Arun Sundaram, vice president and senior equity analyst at CFRA Research, in a note said the FTC doesn't conclude C&S has "the necessary experience" to run the 400-plus Kroger and Albertsons' stores. He expects that the two supermarket giants will challenge the FTC's lawsuit in court.

"To win, the companies will likely need to expand their divestiture package to include more stores (potentially another 200-plus stores) and other assets," Sundaram said. "We could also see [Kroger] and [Albertsons] seeking additional buyers, including more established grocery retailers with experience running grocery stores in the markets where the divestiture is occurring."

Court Challenges

The FTC suit follows several court challenges seeking to block the Kroger-Albertsons deal by attorneys general in states including California, Washington, Illinois and the District of Columbia. The grounds include potential worker layoffs from store closings and concerns that the merged company would still hold an unfair competitive advantage from stores proposed to be spun off but still controlled by Kroger. Those challenges were ultimately not upheld by state and federal courts.

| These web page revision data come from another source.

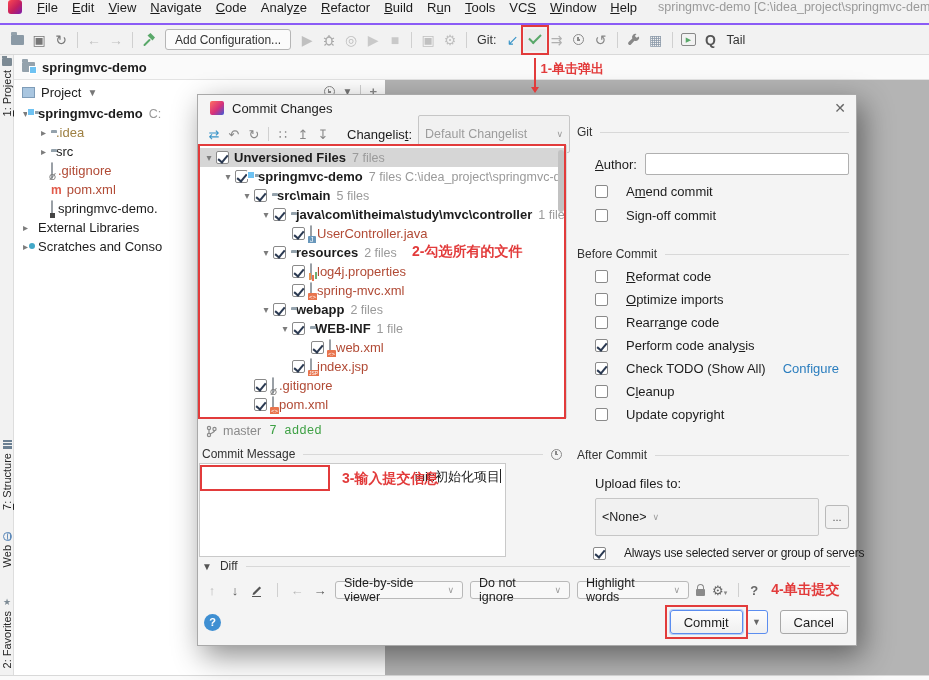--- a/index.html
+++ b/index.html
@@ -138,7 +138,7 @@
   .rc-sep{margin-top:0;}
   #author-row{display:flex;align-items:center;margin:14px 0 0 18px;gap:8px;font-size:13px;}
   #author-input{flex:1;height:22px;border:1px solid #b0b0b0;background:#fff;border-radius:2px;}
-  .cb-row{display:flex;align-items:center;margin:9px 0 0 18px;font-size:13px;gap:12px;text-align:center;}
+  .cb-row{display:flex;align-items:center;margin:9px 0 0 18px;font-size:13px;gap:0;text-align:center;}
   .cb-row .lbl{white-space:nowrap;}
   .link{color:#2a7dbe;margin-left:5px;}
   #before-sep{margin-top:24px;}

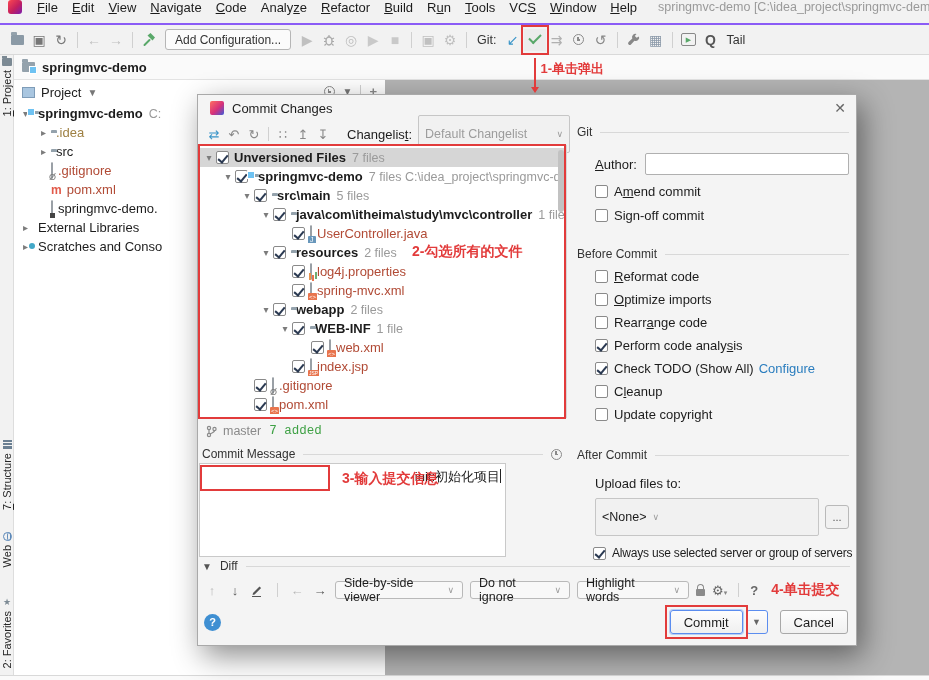--- a/index.html
+++ b/index.html
@@ -631,7 +631,7 @@
       </div>
       <div class="cb-row" id="always-row">
         <span class="cb on" style="margin-right:6px;"></span>
-        <span class="lbl">Always use selected server or group of servers</span>
+        <span class="lbl">Always use selected server or words of servers</span>
       </div>
     </div>
   </div>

Some landlords and commercial real estate brokers in California and other Western states have been preparing for stores to change hands amid federally required divestment of stores in regions where Kroger and Albertsons have significant service overlap.

CoStar and company data as of November 2022 showed Kroger and Albertsons combined were operating more than 1,000 stores in California, including multiple brands among the 667 Albertsons-owned locations and 356 Kroger-owned stores.

A significant issue in a merger review could be service overlaps in Southern California between Kroger-owned Ralphs and Albertsons-owned Vons, both with centurylong histories and multigenerational customer loyalties in the region.

“There are many places, like in San Diego, where you have a Ralphs and a Vons anchoring centers at the same intersection,” Steve Avoyer, president of San Diego-based Flocke & Avoyer Commercial Real Estate, a firm that handles leasing and management at more than 100 Southern California shopping centers, told CoStar News at the time. “There are changes that are going to happen, whether it’s closings or selloffs, and they’re not going to be able to avoid that in all those places.”

Maps compiled by CoStar News showed that overlap was likely to be limited in Northern California, where Kroger has traditionally had a minimal presence. There is considerably more overlap between Ralphs and Vons or Ralphs and Albertsons in Southern California, especially in Los Angeles and San Diego.

In a 2022 research note regarding the merger deal, retail analyst Scott Mushkin of R5 Capital noted there are several Western U.S. cities where high percentages of Kroger-owned stores are located within 3 miles of an Albertsons-owned store. San Diego has among the highest percentages at about 76.1%.

Mushkin noted that the proposed merger creates even higher service overlap percentages in the 3-mile radius in other Western regions, with Denver at about 90.5%, Las Vegas at 95.2%, Phoenix at 89.6%, Portland at 81.3%, and Seattle at 87.4%.